● **Exercise requirements**:
In the passage below on FCC tax certificates, which court do the defendants say is the only possible forum for filing this suit?

● **Study text**:
The defendants contend that at bottom the Commission's authority to issue tax certificates under § 1071 of the Internal Revenue Code is simply a function of its power and authority to regulate and license broadcasting facilities under 47 U.S.C. § 309 and § 310; that the tax certificate function is "ancillary" to the radio licensing function and that although § 402(b) uses the term "may" and is therefore permissive in terms, it is mandatory in fact, and that the Court of Appeals for the District of Columbia is the only possible forum for filing this suit. The issuance of certificates under § 1071 of the Internal Revenue Code, the defendants contend, is purely a function of the FCC's licensing duties; the power to deny the certificate flows directly from the licensing power; and the Commission has consistently taken the view that § 1071 is purely for the relief of those who had been expressly ordered to get rid of overlapping holdings and that tax relief is not available where the divestiture of ownership or control is "voluntary."
The plaintiff contends that the jurisdictional issue is not controlled by 47 U.S.C.A., § 402, but instead is controlled by Title 5, §§ 702, 703 and 706 dealing with judicial review of decisions of administrative agencies which expressly authorize court action and decision including compelling agency actions unlawfully withheld and setting aside agency actions found to be arbitrary, capricious, abuse of discretion or otherwise not in accordance with law. Sections 702, 703 and 706 of Title 5 read as follows:
"§ 702. Right of review
A person suffering legal wrong because of agency action, or adversely affected or aggrieved by agency action within the meaning of a relevant statute, is entitled to judicial review thereof."
"§ 703. Form and venue of proceeding
The form of proceeding for judicial review is the special statutory review proceeding relevant to the subject matter in a court specified by statute or, in the absence or inadequacy thereof, any applicable form of legal action, including actions for declaratory judgments or writs of prohibitory or mandatory injunction or habeas corpus, in a court of competent jurisdiction. Except to the extent that prior, adequate, and exclusive opportunity for judicial review is provided by law, agency action is subject to judicial review in civil or criminal proceedings for judicial enforcement."
"§ 706. Scope of review
To the extent necessary to decision and when presented, the reviewing court shall decide all relevant questions of law, interpret constitutional and statutory provisions, and determine the meaning or applicability of the terms of an agency action. The reviewing court shall —
(1) compel agency action unlawfully withheld or unreasonably delayed; and
(2) hold unlawful and set aside agency action, findings, and conclusions found to be —
(A) arbitrary, capricious, an abuse of discretion, or otherwise not in accordance with law;
(B) contrary to constitutional right, power, privilege, or immunity;
(C) in excess of statutory jurisdiction, authority, or limitations, or short of statutory right;
(D) without observance of procedure required by law;
(E) unsupported by substantial evidence in a case subject to sections 556 and 557 of this title or otherwise reviewed on the record of an agency hearing provided by statute; or
(F) unwarranted by the facts to the extent that the facts are subject to trial de novo by the reviewing court.

● **Material provided**:
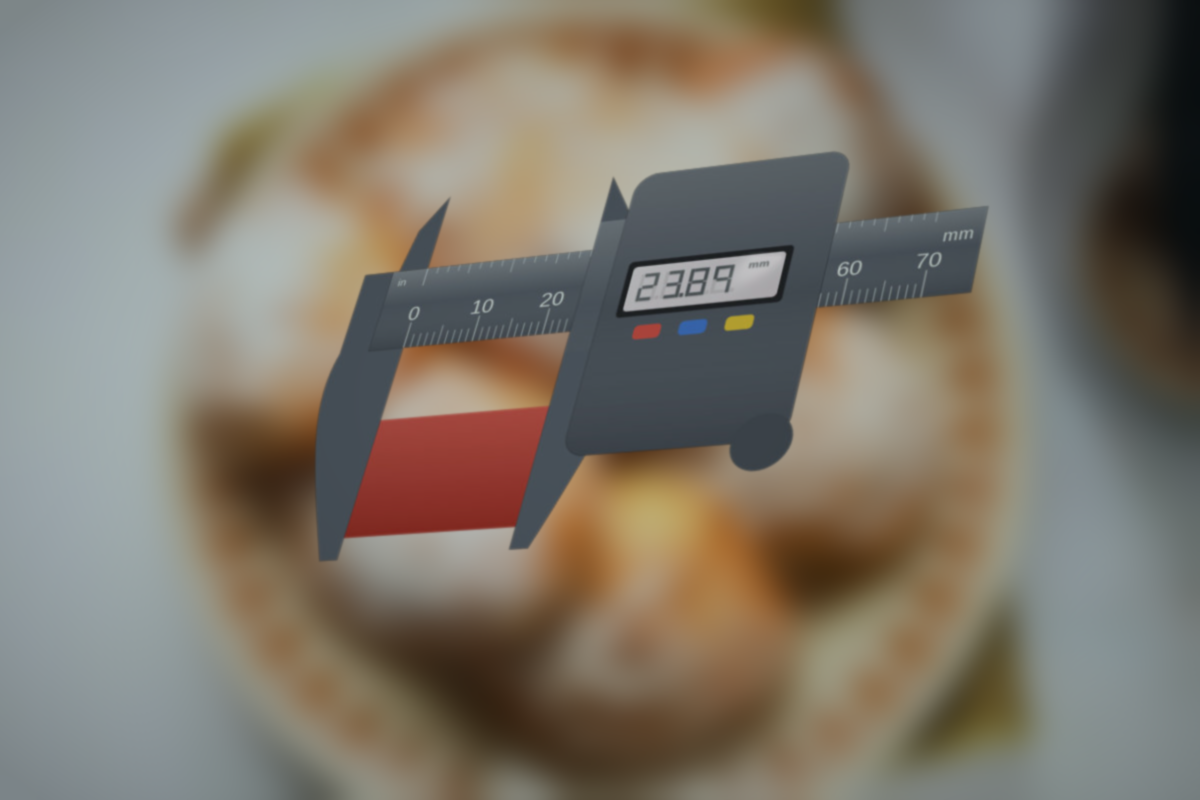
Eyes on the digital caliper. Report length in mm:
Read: 23.89 mm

● **Solution for this problem**:
The Court of Appeals for the District of Columbia.